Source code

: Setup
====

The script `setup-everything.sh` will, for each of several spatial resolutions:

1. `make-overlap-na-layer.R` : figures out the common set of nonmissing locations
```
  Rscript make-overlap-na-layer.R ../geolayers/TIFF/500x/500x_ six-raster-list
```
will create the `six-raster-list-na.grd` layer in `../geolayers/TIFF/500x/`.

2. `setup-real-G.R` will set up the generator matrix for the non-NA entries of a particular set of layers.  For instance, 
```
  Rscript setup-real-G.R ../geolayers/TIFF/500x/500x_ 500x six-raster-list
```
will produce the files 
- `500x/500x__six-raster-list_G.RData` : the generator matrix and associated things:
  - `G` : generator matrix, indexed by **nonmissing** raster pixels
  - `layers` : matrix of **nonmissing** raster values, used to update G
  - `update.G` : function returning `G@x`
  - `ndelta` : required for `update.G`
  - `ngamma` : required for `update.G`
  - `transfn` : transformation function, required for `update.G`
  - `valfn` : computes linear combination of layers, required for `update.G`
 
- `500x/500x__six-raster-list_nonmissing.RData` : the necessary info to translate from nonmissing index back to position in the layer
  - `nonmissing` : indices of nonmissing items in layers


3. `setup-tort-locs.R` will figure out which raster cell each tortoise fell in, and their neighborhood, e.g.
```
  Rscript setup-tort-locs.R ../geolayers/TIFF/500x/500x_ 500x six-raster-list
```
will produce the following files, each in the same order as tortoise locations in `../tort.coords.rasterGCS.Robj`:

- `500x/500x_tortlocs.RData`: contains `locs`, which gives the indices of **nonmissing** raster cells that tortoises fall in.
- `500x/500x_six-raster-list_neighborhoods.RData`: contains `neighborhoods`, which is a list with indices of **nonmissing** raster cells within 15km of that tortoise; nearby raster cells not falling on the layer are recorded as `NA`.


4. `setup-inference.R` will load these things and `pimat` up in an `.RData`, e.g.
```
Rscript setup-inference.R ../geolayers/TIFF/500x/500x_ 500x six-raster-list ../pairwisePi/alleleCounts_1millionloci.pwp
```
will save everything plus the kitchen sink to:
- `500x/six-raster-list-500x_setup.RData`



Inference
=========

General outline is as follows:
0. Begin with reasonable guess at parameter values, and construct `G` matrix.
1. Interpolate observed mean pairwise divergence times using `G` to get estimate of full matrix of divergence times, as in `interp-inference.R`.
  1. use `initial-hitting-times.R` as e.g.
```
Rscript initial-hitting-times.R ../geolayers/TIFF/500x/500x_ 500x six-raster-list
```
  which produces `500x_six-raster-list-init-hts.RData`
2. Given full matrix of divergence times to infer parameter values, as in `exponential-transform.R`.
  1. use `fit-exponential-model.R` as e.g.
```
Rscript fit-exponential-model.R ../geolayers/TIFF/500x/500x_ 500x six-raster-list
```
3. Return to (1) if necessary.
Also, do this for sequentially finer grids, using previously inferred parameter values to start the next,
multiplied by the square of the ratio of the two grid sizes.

::::::::

**Try it:**
Check each line of the entries for the string "will". Copy the lines that have it.

**Solution to the exercise:**
The script `setup-everything.sh` will, for each of several spatial resolutions:
will create the `six-raster-list-na.grd` layer in `../geolayers/TIFF/500x/`.
2. `setup-real-G.R` will set up the generator matrix for the non-NA entries of a particular set of layers.  For instance, 
will produce the files 
3. `setup-tort-locs.R` will figure out which raster cell each tortoise fell in, and their neighborhood, e.g.
will produce the following files, each in the same order as tortoise locations in `../tort.coords.rasterGCS.Robj`:
4. `setup-inference.R` will load these things and `pimat` up in an `.RData`, e.g.
will save everything plus the kitchen sink to:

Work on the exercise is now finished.